Ciclone vai embora, mas deixa um rastro fatal e novos alertas

O sistema já está em alto-mar, mas Sul e Sudeste ainda enfrentam ventos de até 90 km/h, ressaca, temporais e frio. No Rio Grande do Sul, os danos atingiram mais de uma centena de municípios.
Ciclone vai embora, mas deixa um rastro fatal e novos alertas

Ciclone vai embora, mas deixa um rastro fatal e novos alertas
O ciclone-bomba se afasta da costa brasileira, mas o perigo não desapareceu com ele. Depois de provocar uma morte, deixar feridos e espalhar danos, o fenômeno dá lugar a uma combinação ainda arriscada de ventania, temporais, ressaca e queda de temperatura.

As diferentes coberturas convergem sobre o essencial: o sistema perdeu força sobre o continente, porém Sul e Sudeste continuam em alerta. A leitura mais voltada à previsão destaca que haverá “menos vento”, embora as rajadas ainda possam alcançar 70 km/h em São Paulo e 90 km/h em pontos de Santa Catarina e Paraná. Ondas de até 2,5 metros devem atingir o litoral no sábado e se aproximar dos três metros no domingo.

ENTRADAS SELECIONADAS:
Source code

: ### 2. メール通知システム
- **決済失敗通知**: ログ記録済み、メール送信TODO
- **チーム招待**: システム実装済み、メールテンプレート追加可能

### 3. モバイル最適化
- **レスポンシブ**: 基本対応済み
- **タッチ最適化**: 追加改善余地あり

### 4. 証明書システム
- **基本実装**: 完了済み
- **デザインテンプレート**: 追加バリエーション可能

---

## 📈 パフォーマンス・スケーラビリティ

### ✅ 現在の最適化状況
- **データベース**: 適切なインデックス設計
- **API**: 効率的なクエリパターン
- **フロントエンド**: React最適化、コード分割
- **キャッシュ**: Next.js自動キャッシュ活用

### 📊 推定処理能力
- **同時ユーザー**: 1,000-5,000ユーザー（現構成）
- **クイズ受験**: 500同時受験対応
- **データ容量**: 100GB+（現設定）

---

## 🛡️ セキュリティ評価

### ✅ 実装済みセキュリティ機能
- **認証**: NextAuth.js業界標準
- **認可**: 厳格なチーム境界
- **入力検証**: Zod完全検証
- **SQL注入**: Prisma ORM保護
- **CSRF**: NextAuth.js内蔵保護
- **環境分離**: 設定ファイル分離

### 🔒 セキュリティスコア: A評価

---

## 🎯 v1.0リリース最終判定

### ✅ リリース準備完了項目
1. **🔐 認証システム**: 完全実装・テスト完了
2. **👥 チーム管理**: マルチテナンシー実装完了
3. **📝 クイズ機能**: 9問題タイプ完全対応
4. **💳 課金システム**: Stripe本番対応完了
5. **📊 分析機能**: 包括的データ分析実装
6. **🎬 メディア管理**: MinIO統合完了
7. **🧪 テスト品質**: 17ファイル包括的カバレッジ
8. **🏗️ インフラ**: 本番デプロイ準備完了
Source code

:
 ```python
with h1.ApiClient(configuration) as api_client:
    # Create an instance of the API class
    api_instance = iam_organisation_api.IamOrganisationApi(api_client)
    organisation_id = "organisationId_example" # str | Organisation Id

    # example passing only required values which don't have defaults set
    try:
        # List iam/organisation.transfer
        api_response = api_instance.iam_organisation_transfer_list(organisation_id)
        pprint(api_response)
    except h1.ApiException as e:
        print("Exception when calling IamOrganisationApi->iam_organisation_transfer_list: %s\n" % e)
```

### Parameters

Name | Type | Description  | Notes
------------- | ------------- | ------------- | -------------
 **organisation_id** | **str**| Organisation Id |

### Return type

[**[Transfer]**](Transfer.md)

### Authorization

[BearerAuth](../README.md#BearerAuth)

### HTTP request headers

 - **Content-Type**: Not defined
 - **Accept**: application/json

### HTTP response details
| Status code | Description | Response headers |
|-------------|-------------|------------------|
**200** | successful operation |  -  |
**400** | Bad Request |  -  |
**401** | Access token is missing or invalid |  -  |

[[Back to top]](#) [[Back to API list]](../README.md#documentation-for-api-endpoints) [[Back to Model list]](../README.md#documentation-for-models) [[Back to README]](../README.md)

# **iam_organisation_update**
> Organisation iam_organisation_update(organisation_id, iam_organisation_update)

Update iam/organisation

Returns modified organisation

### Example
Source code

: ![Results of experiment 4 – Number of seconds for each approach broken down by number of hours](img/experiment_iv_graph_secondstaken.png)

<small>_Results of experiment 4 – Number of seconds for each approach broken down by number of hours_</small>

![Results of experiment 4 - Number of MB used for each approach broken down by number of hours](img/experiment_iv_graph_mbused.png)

ENUNCIADO 1: Segundo o texto sobre o ciclone, que altura as ondas podem atingir no litoral no sábado?
ENUNCIADO 2: Escreva a continuação do texto sobre o ciclone, começando logo depois da última frase.

RESPOSTA ESCRITA 1: Até 2,5 metros.

RESPOSTA ESCRITA 2:
O balanço mais detalhado da emergência expõe a dimensão humana do desastre. No Rio Grande do Sul, um motociclista de cerca de 30 anos morreu após a queda de uma árvore em Montenegro; cinco pessoas ficaram feridas. A Defesa Civil contabilizou danos em 114 municípios e 2.306 desalojados, enquanto rajadas superaram 120 km/h. Um tornado também atingiu Pedro Osório, destelhando imóveis.

Já a cobertura de oposição concentra o foco na infraestrutura e na severidade do fenômeno. O ciclone fechou temporariamente o canal de navegação do Porto de Santos, onde os ventos chegaram a 109 km/h, além de provocar quedas de árvores, interrupções de energia e estragos em cidades gaúchas. Outra apuração elevou para 118 o número de municípios afetados e citou avaliação preliminar de que os danos do tornado tinham características de categorias F1 e F2.

A diferença está menos nos fatos do que na ênfase: uma abordagem privilegia a evolução meteorológica e os alertas oficiais; a outra realça destruição, vítimas e impactos econômicos. Ambas apontam o mesmo risco imediato. Uma nova frente fria manterá tempestades entre Paraná, Santa Catarina, Mato Grosso do Sul e São Paulo, enquanto o ar gelado poderá provocar geada no Sul e chegar, com menor intensidade, ao Rio de Janeiro e a São Paulo.